=== WHAT IS REQUIRED ===
Search the entries for lines that contain the word "such", and report each one found.

** MATERIAL TO PROCESS follows **

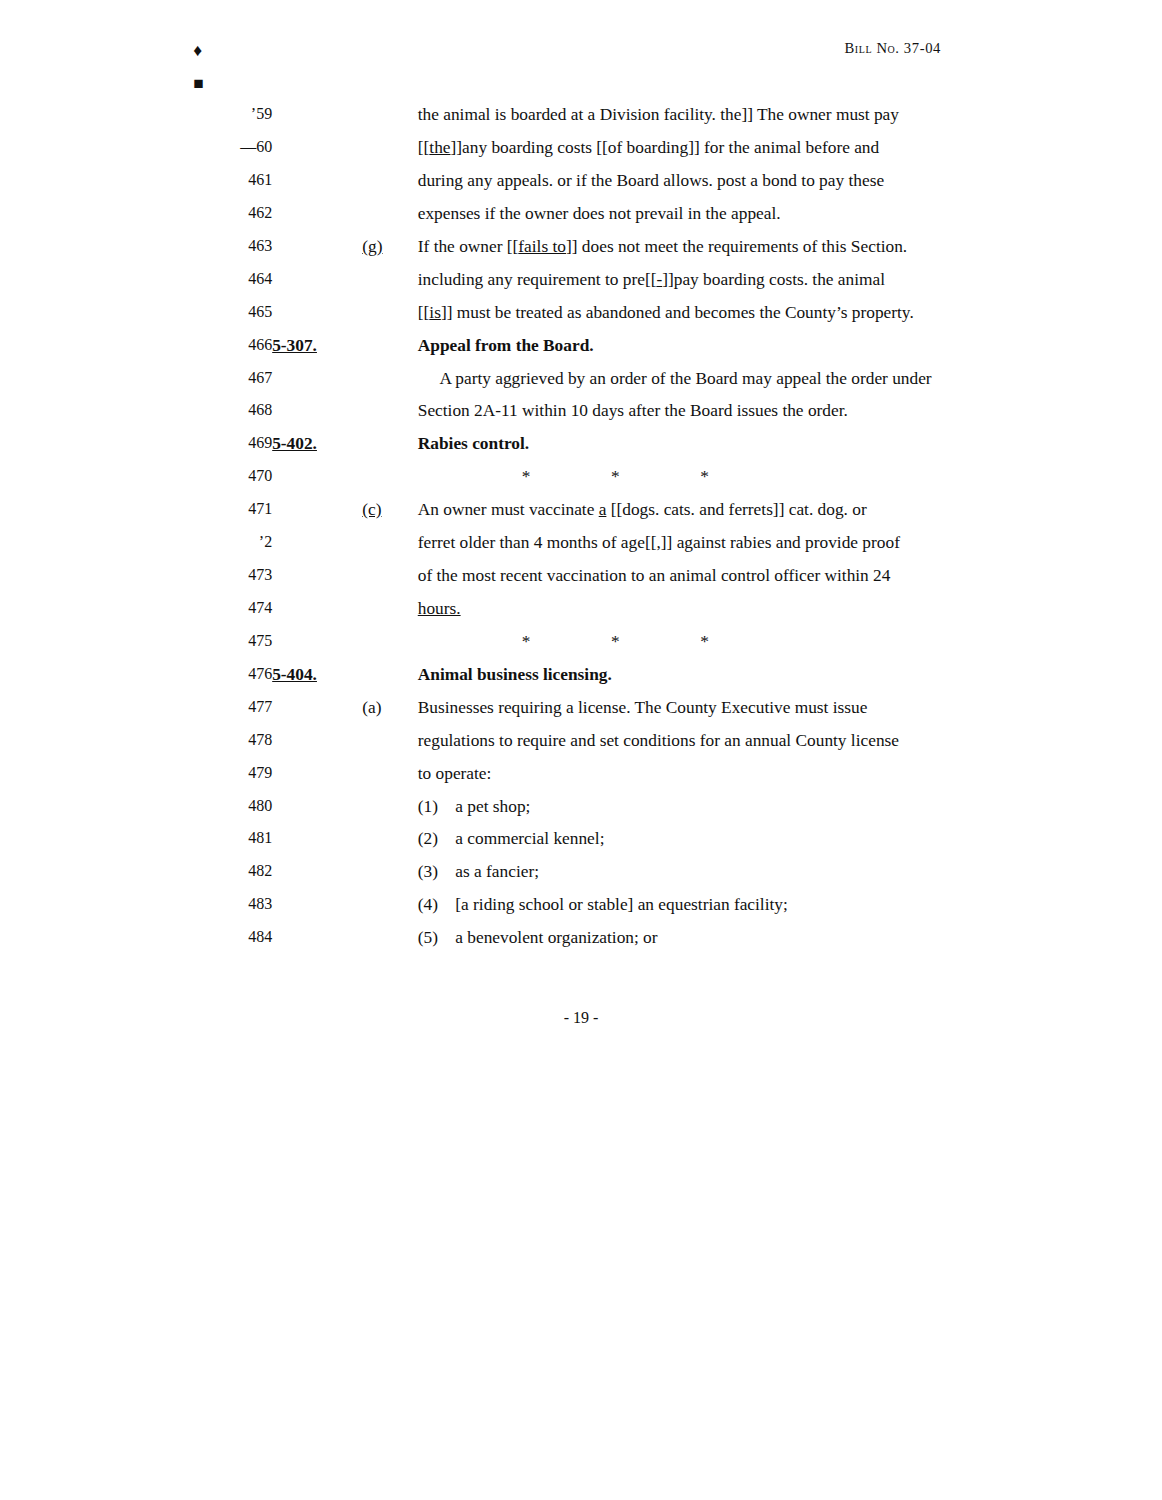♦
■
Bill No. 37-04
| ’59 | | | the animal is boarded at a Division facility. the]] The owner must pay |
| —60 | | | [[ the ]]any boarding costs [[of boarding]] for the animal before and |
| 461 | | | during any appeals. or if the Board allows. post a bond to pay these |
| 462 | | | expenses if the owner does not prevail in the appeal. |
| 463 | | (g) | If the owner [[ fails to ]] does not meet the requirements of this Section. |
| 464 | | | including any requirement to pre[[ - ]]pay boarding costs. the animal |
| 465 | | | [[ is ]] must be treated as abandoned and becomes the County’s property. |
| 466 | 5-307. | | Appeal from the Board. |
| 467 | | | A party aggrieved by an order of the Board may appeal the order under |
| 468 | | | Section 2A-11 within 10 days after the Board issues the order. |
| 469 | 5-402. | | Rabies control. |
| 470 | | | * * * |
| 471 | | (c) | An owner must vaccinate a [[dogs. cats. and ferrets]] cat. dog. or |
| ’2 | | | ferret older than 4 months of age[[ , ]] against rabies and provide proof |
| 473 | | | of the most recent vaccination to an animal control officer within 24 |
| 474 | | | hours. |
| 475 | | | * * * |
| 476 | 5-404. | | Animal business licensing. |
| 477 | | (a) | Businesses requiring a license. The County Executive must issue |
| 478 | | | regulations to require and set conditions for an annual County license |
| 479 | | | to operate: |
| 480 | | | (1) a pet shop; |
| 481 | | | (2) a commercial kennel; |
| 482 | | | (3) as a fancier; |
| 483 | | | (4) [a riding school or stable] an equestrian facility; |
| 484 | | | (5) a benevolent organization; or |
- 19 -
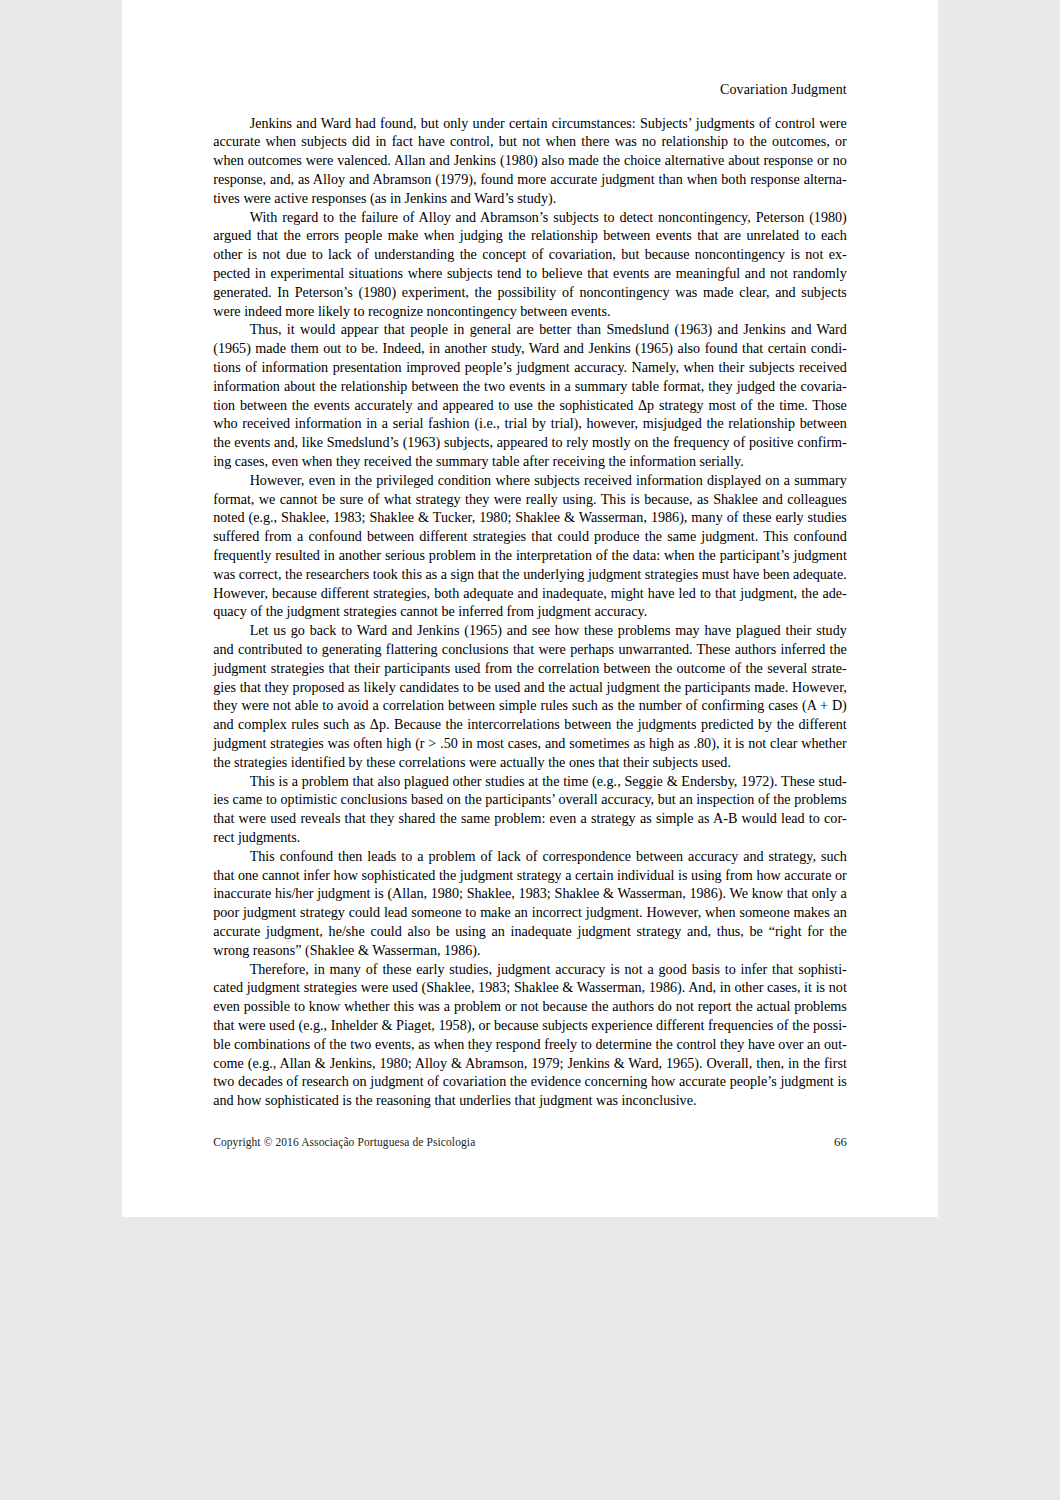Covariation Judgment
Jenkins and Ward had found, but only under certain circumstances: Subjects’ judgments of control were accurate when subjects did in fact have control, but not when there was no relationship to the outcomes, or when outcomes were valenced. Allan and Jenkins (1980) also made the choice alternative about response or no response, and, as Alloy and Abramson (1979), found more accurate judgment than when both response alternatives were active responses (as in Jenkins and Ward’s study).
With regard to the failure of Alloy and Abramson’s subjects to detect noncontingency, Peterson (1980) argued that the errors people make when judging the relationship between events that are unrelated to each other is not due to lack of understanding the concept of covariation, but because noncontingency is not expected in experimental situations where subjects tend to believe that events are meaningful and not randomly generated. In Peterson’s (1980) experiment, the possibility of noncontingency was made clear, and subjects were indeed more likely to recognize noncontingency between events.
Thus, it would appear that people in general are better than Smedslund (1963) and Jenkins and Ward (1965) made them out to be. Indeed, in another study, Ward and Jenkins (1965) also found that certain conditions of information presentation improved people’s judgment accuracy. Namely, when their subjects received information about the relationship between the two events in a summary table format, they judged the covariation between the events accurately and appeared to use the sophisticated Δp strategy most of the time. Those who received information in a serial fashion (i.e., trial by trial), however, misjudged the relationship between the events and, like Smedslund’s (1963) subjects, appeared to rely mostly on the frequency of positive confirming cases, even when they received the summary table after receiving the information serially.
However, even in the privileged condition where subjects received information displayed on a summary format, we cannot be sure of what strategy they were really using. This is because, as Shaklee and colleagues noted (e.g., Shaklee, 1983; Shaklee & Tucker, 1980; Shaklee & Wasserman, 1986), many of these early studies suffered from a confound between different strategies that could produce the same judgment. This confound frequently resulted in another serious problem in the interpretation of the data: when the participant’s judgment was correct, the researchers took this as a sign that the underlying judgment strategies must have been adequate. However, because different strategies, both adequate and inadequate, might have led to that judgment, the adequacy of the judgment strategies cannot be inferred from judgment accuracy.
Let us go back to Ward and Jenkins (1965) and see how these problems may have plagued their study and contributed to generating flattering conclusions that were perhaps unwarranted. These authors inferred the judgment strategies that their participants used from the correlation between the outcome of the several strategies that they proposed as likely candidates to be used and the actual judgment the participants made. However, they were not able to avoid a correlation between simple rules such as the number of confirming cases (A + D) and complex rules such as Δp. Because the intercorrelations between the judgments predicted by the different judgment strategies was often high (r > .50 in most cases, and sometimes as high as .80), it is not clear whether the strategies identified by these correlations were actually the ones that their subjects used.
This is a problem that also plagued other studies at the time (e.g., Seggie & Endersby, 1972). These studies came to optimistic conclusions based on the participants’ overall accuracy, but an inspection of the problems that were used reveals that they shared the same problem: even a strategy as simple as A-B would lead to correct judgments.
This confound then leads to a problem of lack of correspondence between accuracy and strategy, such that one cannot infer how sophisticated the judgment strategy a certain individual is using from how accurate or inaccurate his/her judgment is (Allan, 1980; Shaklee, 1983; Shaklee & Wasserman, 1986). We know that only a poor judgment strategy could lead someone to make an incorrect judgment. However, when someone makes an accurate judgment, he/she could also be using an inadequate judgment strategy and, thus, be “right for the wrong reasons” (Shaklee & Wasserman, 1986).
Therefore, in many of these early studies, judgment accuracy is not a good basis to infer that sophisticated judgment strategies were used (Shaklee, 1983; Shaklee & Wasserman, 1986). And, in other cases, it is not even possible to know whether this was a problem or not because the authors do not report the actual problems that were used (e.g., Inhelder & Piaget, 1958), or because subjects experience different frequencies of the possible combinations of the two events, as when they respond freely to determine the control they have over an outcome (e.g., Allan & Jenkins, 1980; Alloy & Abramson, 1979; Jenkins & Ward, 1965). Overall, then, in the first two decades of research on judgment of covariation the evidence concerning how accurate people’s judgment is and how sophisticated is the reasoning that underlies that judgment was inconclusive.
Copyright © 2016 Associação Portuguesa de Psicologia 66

** End of MATERIAL TO PROCESS **

=== ANSWER TO THIS EXERCISE ===
Let us go back to Ward and Jenkins (1965) and see how these problems may have plagued their study and contributed to generating flattering conclusions that were perhaps unwarranted. These authors inferred the judgment strategies that their participants used from the correlation between the outcome of the several strategies that they proposed as likely candidates to be used and the actual judgment the participants made. However, they were not able to avoid a correlation between simple rules such as the number of confirming cases (A + D) and complex rules such as Δp. Because the intercorrelations between the judgments predicted by the different judgment strategies was often high (r > .50 in most cases, and sometimes as high as .80), it is not clear whether the strategies identified by these correlations were actually the ones that their subjects used.
This confound then leads to a problem of lack of correspondence between accuracy and strategy, such that one cannot infer how sophisticated the judgment strategy a certain individual is using from how accurate or inaccurate his/her judgment is (Allan, 1980; Shaklee, 1983; Shaklee & Wasserman, 1986). We know that only a poor judgment strategy could lead someone to make an incorrect judgment. However, when someone makes an accurate judgment, he/she could also be using an inadequate judgment strategy and, thus, be “right for the wrong reasons” (Shaklee & Wasserman, 1986).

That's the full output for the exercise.